QUOTED TEXT:
------------------------------

It’s insane the lengths that some people will go to save a few seconds on their commute, while also endangering others.

  • “Speed trap” cameras are an entirely apt name. The solution to speeding isn’t cameras, or patrols, or administrative controls, it’s traffic calming, and that reduces capacity, so it’s not considered. The trap is driving on the road at speeds they seem to be designed for, with speed limits significantly lower.

    Fuck cars, but fuck cops more. We don’t need to live in a panopticon. These cameras are a step in the wrong direction, and while I don’t think the person who cut them down is doing the right thing for the right reasons, they are doing the right thing.

    • Cameras are enforcement without the discrimination and potential for violence that cops bring.

      Traffic calming is great but it’s also more expensive. Maybe drivers should just try driving below the speed limit.

      • However it throws hundreds of people through the equally discriminatory criminal justice system, and allows car insurance companies to jack up rates. Functioning even more effectively as a tax on being different than regular cops do. It also creates a financial incentive for the government not to fix the underlying cause of the problem of speeding.

        Wishing and hoping for people to be better than they are isn’t a solution. Just because traffic calming is more expensive, that’s not a reason to not do it. It is something that needs to be done if you want to break car dependency.

        • Wishing and hoping for people to be better than they are isn’t a solution. Just because traffic calming is more expensive, that’s not a reason to not do it. It is something that needs to be done if you want to break car dependency.

          We should be doing that, but local councils don’t have the money after more than a decade of tory austerity. I also believe that driver’s should be able to drive below the speed limit even if the road isn’t correct for it, because there will always be places like that (around construction, for example), and like you say we can’t just wish and hope for them to follow that rule so some enforcement is needed.

          • In engineering, there is an idea called hierarchy of controls.

------------------------------

Data records:

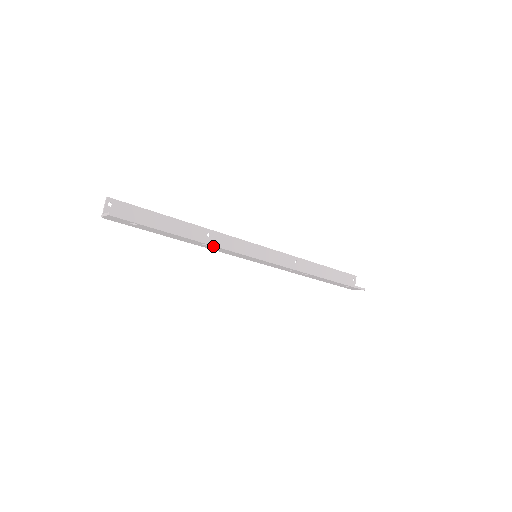
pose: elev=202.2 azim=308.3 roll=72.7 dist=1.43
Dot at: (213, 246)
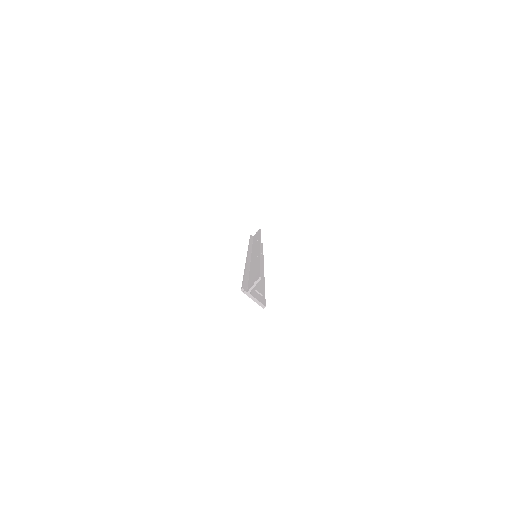
Dot at: occluded
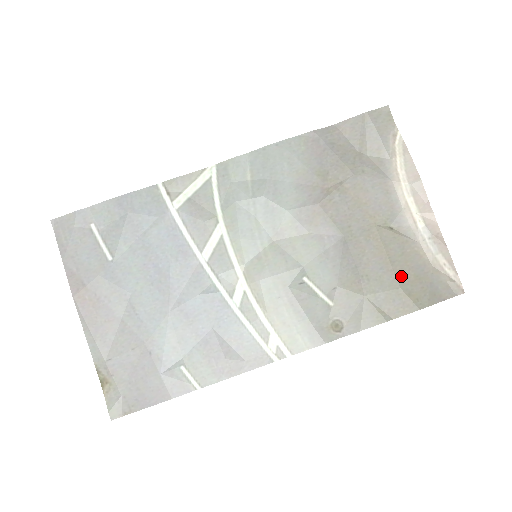
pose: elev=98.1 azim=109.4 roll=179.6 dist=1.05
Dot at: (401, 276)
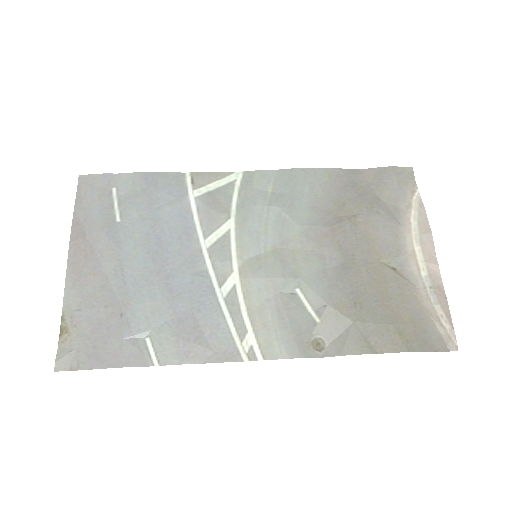
Dot at: (395, 314)
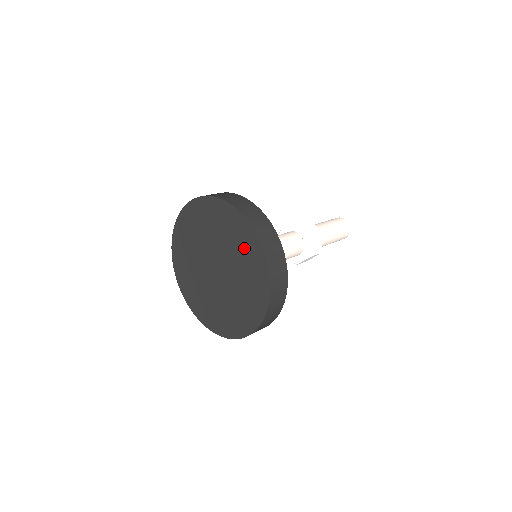
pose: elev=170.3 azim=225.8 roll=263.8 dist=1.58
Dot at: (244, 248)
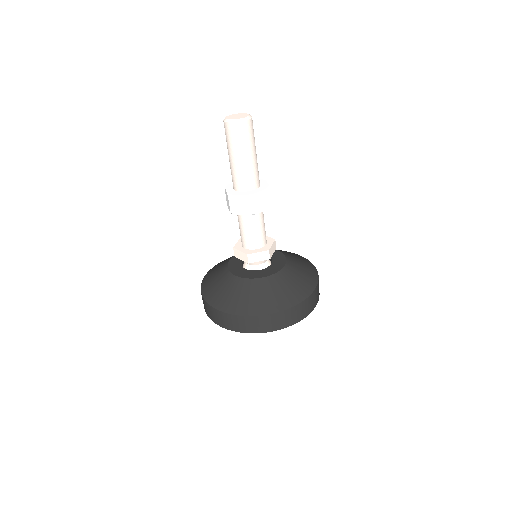
Dot at: occluded
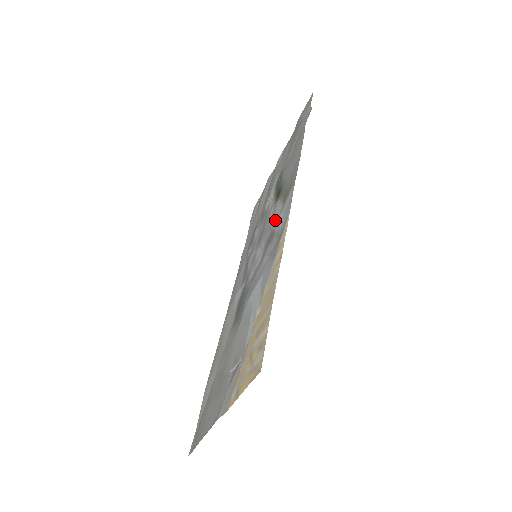
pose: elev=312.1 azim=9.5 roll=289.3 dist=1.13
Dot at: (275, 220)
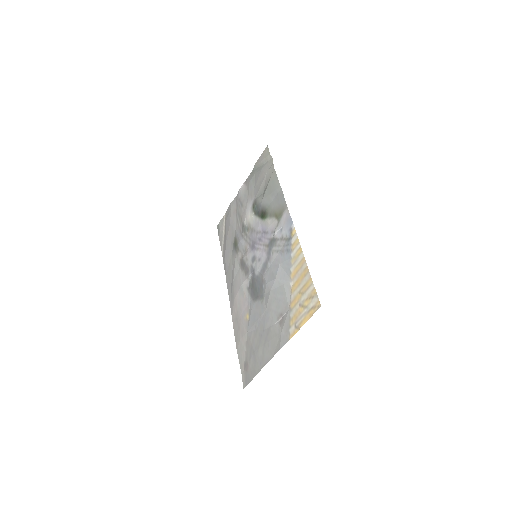
Dot at: (271, 231)
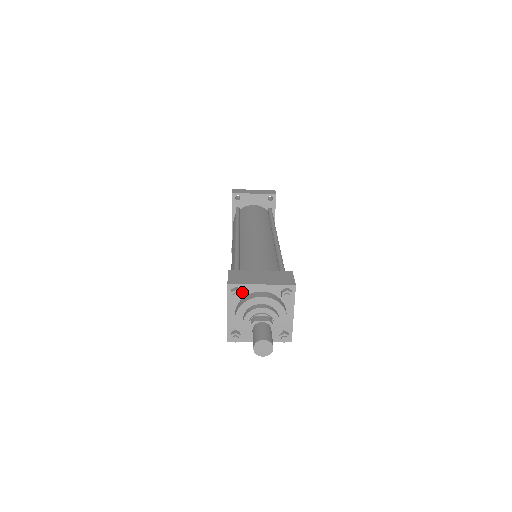
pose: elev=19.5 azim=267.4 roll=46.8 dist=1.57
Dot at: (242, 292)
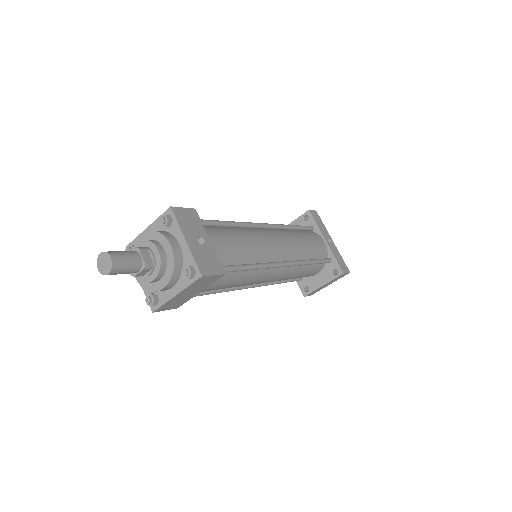
Dot at: occluded
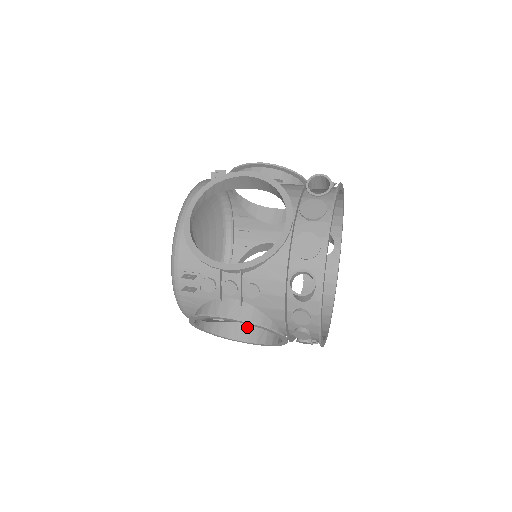
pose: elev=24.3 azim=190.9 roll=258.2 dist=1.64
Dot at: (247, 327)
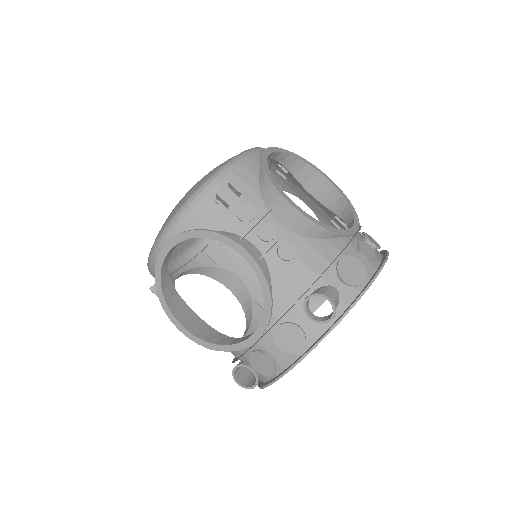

------------------------------

STATED TASK 1:
In the speed camera discussion, what does the first reply name as the solution to speeding?
STATED TASK 2:
List the measures that the first reply in the speed camera discussion says are not the solution to speeding.
STATED TASK 3:
Continue the speed camera discussion from its final sentence.

ANSWER 1:
Traffic calming.

ANSWER 2:
Cameras, patrols, administrative controls

ANSWER 3:
            Traffic calming is a “substitution” of the hazard. It, like unexpected construction, forces drivers to slow down due to the road not being psychologically safe to drive fast on.

            Speed limits are an “administrative control” on the other hand.

            People will drive as fast as they (possibly incorrectly) feel is safe, and a lot goes into that, of which speeding fines are only one very small part. If you really want safe streets for pedestrians and motorists, it is just not as effective an option.

            Additionally, I’m level certain that Tory austerity is not really a viable excuse here, because I’m sure that there are ongoing efforts to “alleviate the traffic problem” by adding capacity. It’s not that the money doesn’t exist, it’s that the money doesn’t exist for this. Because elected officials aren’t interested in this, because they’re more interested in fine revenue and keeping car people happy.

      • Incorrect; they discriminate disproportionately on poor people

        Unless the fines are proportional to wealth, I don’t see how you can argue that they’re not disproportionally punishing the poorest who are caught.

        • Spoken as someone who doesn’t drive.

          Did you know that keeping track of your speed is easy and a critical part of driving?

          Some cars too can insulate you from the noise and sense of speed that you will drive faster than you’d typically do in another car.

          How about electric cars?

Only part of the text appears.